----- Source material

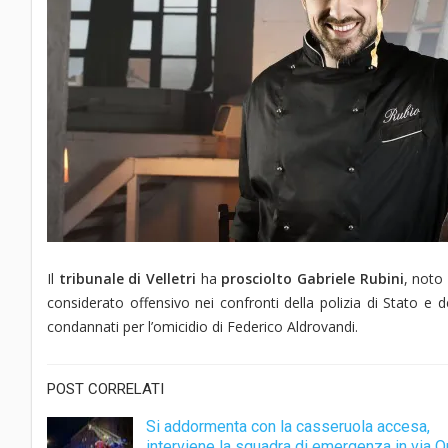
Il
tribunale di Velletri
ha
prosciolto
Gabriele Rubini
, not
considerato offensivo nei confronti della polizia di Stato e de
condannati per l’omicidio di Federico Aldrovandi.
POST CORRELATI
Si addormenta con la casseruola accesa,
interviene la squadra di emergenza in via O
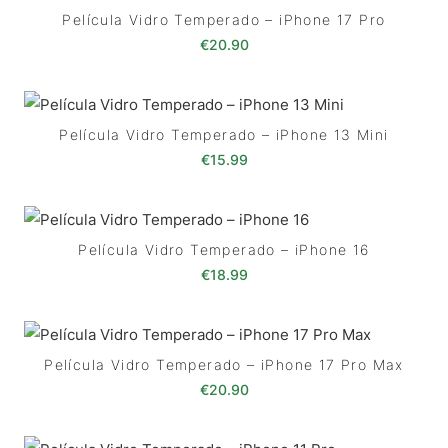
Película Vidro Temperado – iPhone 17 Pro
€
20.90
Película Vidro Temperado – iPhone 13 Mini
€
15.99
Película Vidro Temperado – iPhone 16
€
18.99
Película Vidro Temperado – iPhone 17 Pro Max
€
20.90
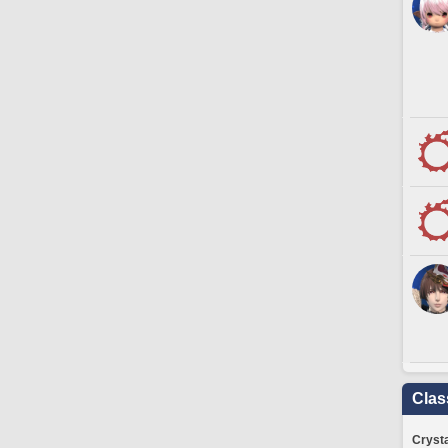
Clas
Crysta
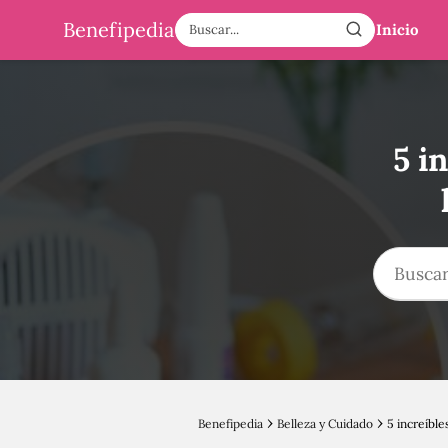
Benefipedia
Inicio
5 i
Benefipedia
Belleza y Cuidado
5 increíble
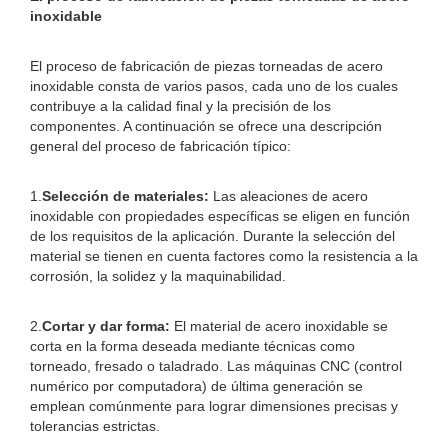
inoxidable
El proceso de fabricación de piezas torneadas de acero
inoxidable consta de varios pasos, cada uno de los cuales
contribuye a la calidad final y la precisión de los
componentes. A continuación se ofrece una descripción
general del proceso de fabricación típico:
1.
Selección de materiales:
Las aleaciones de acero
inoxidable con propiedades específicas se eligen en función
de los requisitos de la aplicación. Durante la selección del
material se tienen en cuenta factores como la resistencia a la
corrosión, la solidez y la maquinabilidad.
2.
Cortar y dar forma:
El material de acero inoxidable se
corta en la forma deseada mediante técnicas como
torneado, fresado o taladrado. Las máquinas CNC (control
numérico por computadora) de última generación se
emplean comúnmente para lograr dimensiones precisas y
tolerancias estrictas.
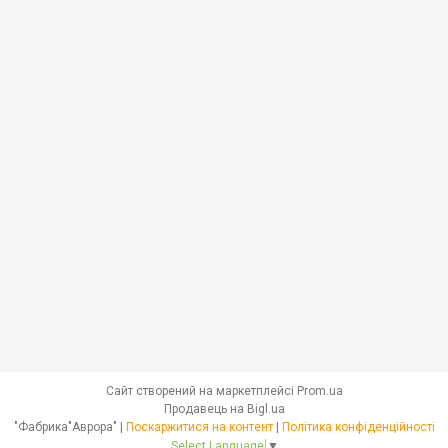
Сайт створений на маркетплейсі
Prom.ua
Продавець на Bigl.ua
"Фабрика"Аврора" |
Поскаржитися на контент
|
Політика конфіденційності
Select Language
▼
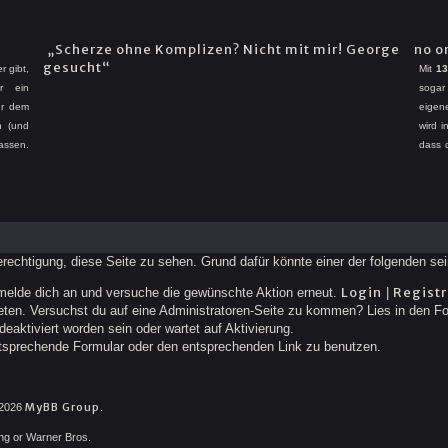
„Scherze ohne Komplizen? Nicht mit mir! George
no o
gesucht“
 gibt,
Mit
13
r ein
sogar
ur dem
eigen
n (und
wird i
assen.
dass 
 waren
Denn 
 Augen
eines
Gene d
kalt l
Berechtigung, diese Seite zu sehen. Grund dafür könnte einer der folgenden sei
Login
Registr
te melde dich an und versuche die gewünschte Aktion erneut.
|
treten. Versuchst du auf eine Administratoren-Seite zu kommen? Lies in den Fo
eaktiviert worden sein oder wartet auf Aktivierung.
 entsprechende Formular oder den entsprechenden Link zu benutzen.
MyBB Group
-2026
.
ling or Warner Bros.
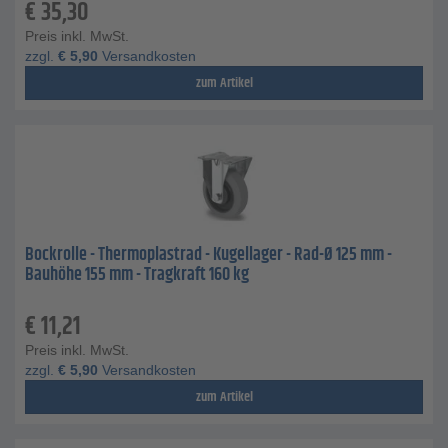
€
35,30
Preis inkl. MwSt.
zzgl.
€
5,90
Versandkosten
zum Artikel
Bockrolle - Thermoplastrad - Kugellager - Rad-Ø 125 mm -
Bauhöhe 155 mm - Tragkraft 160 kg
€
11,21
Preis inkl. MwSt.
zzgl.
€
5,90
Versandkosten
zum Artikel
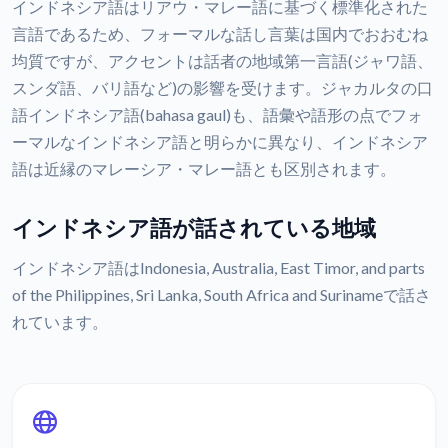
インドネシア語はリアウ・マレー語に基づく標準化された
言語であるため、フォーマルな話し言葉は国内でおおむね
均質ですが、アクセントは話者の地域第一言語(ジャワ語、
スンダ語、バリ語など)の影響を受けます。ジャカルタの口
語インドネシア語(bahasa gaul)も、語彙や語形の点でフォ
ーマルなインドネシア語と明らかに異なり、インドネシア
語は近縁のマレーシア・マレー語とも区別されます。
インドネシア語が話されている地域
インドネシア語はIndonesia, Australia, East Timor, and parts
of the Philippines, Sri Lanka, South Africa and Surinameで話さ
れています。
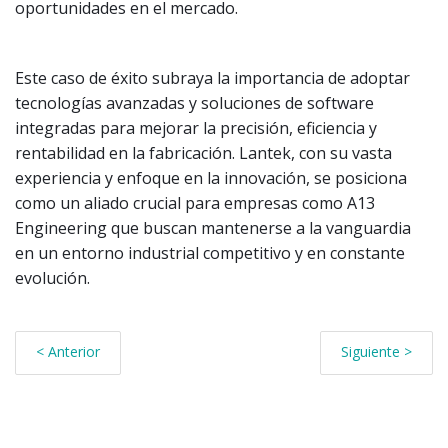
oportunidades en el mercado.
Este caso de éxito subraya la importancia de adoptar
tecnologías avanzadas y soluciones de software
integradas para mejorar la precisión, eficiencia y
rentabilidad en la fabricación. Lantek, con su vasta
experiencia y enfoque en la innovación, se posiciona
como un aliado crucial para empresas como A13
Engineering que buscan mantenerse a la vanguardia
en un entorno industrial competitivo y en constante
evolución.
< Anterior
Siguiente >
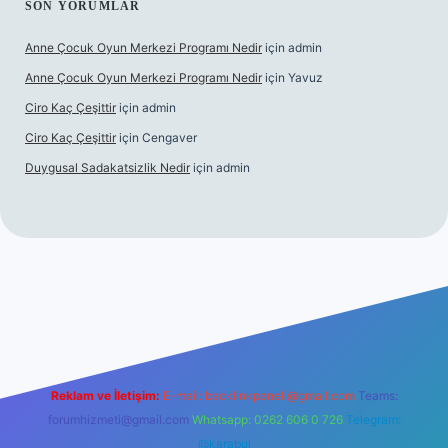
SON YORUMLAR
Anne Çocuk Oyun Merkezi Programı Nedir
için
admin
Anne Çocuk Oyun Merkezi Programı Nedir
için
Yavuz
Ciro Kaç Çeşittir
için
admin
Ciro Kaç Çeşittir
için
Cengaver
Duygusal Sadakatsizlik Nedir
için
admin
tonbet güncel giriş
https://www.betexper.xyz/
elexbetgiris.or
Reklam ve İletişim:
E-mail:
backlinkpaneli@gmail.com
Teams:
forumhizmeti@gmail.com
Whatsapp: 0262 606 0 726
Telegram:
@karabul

----------
----- Source material

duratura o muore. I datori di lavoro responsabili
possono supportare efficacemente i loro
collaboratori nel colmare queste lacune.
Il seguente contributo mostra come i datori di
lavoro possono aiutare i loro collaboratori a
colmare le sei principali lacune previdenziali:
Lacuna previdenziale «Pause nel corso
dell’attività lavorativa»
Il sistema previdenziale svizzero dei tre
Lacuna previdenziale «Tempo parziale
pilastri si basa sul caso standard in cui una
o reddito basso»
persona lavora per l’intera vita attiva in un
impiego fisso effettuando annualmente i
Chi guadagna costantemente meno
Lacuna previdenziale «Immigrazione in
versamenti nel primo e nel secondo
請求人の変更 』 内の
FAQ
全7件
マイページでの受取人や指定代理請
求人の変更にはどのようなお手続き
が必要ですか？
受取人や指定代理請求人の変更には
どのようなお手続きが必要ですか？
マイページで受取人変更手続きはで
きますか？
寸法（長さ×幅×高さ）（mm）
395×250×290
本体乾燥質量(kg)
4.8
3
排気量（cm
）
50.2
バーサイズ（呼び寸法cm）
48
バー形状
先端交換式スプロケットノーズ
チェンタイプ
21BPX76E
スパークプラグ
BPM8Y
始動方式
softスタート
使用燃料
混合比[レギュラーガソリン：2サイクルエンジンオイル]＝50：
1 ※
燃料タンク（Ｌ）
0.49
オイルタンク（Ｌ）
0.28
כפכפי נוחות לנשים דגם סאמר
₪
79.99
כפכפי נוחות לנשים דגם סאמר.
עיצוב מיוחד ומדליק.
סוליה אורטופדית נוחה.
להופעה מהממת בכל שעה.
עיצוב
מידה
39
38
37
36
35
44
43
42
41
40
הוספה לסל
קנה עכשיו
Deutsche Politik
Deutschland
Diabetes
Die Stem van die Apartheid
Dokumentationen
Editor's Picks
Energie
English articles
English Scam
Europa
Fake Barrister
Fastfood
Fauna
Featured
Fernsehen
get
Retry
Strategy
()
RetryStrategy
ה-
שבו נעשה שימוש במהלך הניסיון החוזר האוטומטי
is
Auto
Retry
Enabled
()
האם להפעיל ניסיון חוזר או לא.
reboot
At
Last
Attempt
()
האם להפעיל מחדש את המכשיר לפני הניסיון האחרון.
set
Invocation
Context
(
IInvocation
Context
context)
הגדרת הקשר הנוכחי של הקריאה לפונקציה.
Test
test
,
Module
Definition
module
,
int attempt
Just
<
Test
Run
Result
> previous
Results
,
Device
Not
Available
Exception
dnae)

----------
----- Source material

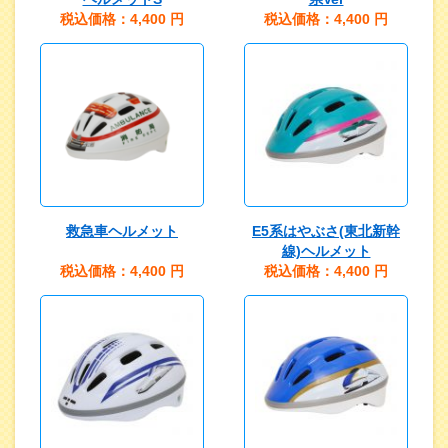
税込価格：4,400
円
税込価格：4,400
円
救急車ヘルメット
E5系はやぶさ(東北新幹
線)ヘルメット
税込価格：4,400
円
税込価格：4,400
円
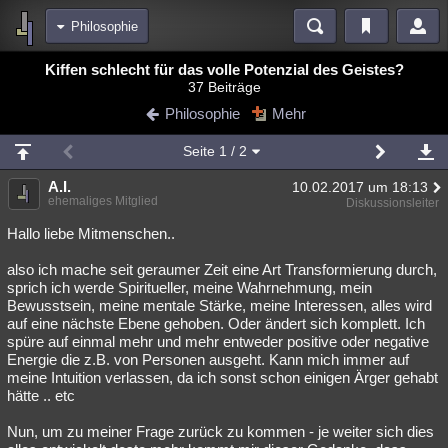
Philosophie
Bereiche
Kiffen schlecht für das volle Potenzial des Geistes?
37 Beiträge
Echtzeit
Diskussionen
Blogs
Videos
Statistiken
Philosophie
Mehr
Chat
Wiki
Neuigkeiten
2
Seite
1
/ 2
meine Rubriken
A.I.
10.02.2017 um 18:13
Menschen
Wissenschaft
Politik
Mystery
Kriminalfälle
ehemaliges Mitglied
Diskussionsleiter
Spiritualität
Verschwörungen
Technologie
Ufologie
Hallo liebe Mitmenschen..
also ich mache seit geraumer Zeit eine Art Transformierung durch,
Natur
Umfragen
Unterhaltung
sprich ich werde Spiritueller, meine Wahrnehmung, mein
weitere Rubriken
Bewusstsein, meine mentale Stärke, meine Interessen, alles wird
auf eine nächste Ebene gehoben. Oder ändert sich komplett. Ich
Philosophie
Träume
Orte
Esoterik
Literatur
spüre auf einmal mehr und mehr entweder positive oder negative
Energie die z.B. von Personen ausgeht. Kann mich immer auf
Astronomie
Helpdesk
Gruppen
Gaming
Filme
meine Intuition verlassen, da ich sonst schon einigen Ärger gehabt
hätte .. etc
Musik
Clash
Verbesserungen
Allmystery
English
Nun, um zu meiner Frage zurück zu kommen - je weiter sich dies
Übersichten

----------

In the listing above, find the line with "hätte .. etc" and the line with "Übersichten", then print exactly those lines and every line between them.

hätte .. etc
Musik
Clash
Verbesserungen
Allmystery
English
Nun, um zu meiner Frage zurück zu kommen - je weiter sich dies
Übersichten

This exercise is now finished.